Task requirements
- 1) Answer these from the text about Ayn Rand:
(a) In what year did Rand learn of Nathaniel Branden's affair with Patrecia Scott?
(b) In which cemetery was Rand interred?
(c) What did Rand write in her journals that Christianity was?
- 2) Please turn the paragraph of the Ayn Rand text that begins "A heavy smoker, Rand underwent" into a bulleted list that keeps its main facts.
- 3) Extend the text about Ayn Rand past its final sentence.

Supplied text
In 1964 Nathaniel Branden began an affair with the young actress Patrecia Scott, whom he later married. Nathaniel and Barbara Branden kept the affair hidden from Rand. When she learned of it in 1968, though her romantic relationship with Branden had already ended, Rand terminated her relationship with both Brandens, which led to the closure of NBI. Rand published an article in The Objectivist repudiating Nathaniel Branden for dishonesty and other "irrational behavior in his private life."
Death
A heavy smoker, Rand underwent surgery for lung cancer in 1974. Several more of her closest associates parted company with her, and during the late 1970s her activities within the Objectivist movement declined, especially after the death of her husband on November 9, 1979. One of her final projects was work on a television adaptation of Atlas Shrugged. She had also planned to write another novel, but did not get far in her notes. Rand died of heart failure on March 6, 1982 at her home in New York City, and was interred in the Kensico Cemetery, Valhalla, New York. Rand's funeral was attended by some of her prominent followers, including Alan Greenspan. A six-foot floral arrangement in the shape of a dollar sign was placed near her casket. In her will, Rand named Leonard Peikoff the heir to her estate. With her endorsement of his 1976 lecture series, she had recognized his work as being the best exposition of her philosophy.
Philosophy
Main article: Objectivism (Ayn Rand)Rand developed an integrated philosophical system called "Objectivism." Its essence is "the concept of man as a heroic being, with his own happiness as the moral purpose of his life, with productive achievement as his noblest activity, and reason as his only absolute." Objectivism has been described pejoratively as "pseudophilosophy".
As an atheist who rejected faith as antithetical to reason, Rand embraced philosophical realism and opposed all forms of mysticism or supernaturalism, including organized religion. Of Christianity in particular, Rand wrote in her journals that it was "the best kindergarten of communism possible." Rand also argued for rational egoism (rational self-interest), as the only proper guiding moral principle. The individual "must exist for his own sake," she wrote in 1962, "neither sacrificing himself to others nor sacrificing others to himself."

Dataset
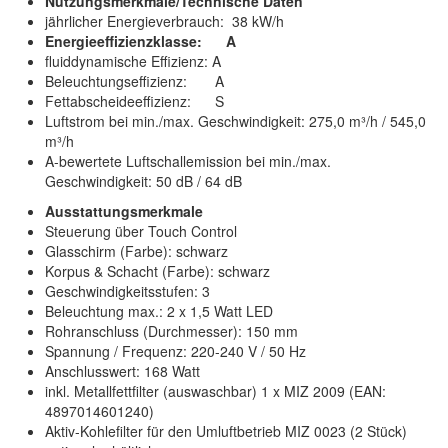
Nutzungsmerkmale/Technische Daten
jährlicher Energieverbrauch: 38 kW/h
Energieeffizienzklasse: A
fluiddynamische Effizienz: A
Beleuchtungseffizienz: A
Fettabscheideeffizienz: S
Luftstrom bei min./max. Geschwindigkeit: 275,0 m³/h / 545,0
m³/h
A-bewertete Luftschallemission bei min./max.
Geschwindigkeit: 50 dB / 64 dB
Ausstattungsmerkmale
Steuerung über Touch Control
Glasschirm (Farbe): schwarz
Korpus & Schacht (Farbe): schwarz
Geschwindigkeitsstufen: 3
Beleuchtung max.: 2 x 1,5 Watt LED
Rohranschluss (Durchmesser): 150 mm
Spannung / Frequenz: 220-240 V / 50 Hz
Anschlusswert: 168 Watt
inkl. Metallfettfilter (auswaschbar) 1 x MIZ 2009 (EAN:
4897014601240)
Aktiv-Kohlefilter für den Umluftbetrieb MIZ 0023 (2 Stück)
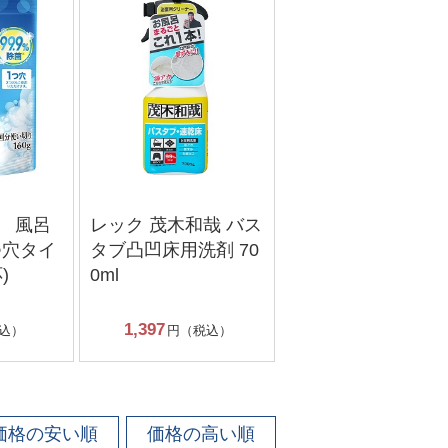
 風呂
レック 茂木和哉 バス
つ穴タイ
タブ凸凹床用洗剤 70
)
0ml
1,397
込）
円（税込）
価格の安い順
価格の高い順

Solved problems
- 1)
(a) 1968
(b) Kensico Cemetery, in Valhalla, New York
(c) "the best kindergarten of communism possible"

- 2)
- Rand, a heavy smoker, had surgery for lung cancer in 1974.
- Several of her closest associates parted company with her.
- Her activity in the Objectivist movement declined in the late 1970s, especially after her husband died on November 9, 1979.
- Among her final projects was work on a television adaptation of Atlas Shrugged. She had planned another novel but did not get far in her notes.
- She died of heart failure on March 6, 1982, at her home in New York City, and was interred in Kensico Cemetery, Valhalla, New York.
- Prominent followers attended her funeral, including Alan Greenspan. A six-foot floral dollar sign stood near her casket.
- Her will named Leonard Peikoff heir to her estate. Through her endorsement of his 1976 lecture series, she had recognized his work as the best exposition of her philosophy.

- 3)
Rand held that the only moral social system is laissez-faire capitalism. Her political views were strongly individualist and hence anti-statist and anti-Communist. Rand was strongly opposed to many liberal and conservative politicians of her time, including prominent anti-Communists. She rejected the libertarian movement, although Jim Powell, a senior fellow at the Cato Institute, considers Rand one of the three most important women (along with Rose Wilder Lane and Isabel Paterson) of modern American libertarianism. Rand rejected anarcho-capitalism as "a contradiction in terms", a point on which she has been criticized by self-avowed anarchist Objectivists such as Roy Childs. Philosopher Chandran Kukathas said her "unremitting hostility towards the state and taxation sits inconsistently with a rejection of anarchism, and her attempts to resolve the difficulty are ill-thought out and unsystematic."
She acknowledged Aristotle as a great influence and found early inspiration in Friedrich Nietzsche, although she rejected what she considered his anti-reason stance. Ronald E. Merrill and David Ramsay Steele point out a difference between her early and later views on the subject of sacrificing others. For example, the first edition of We the Living contained language which has been interpreted as advocating ruthless elitism: "What are your masses but mud to be ground underfoot, fuel to be burned for those who deserve it?"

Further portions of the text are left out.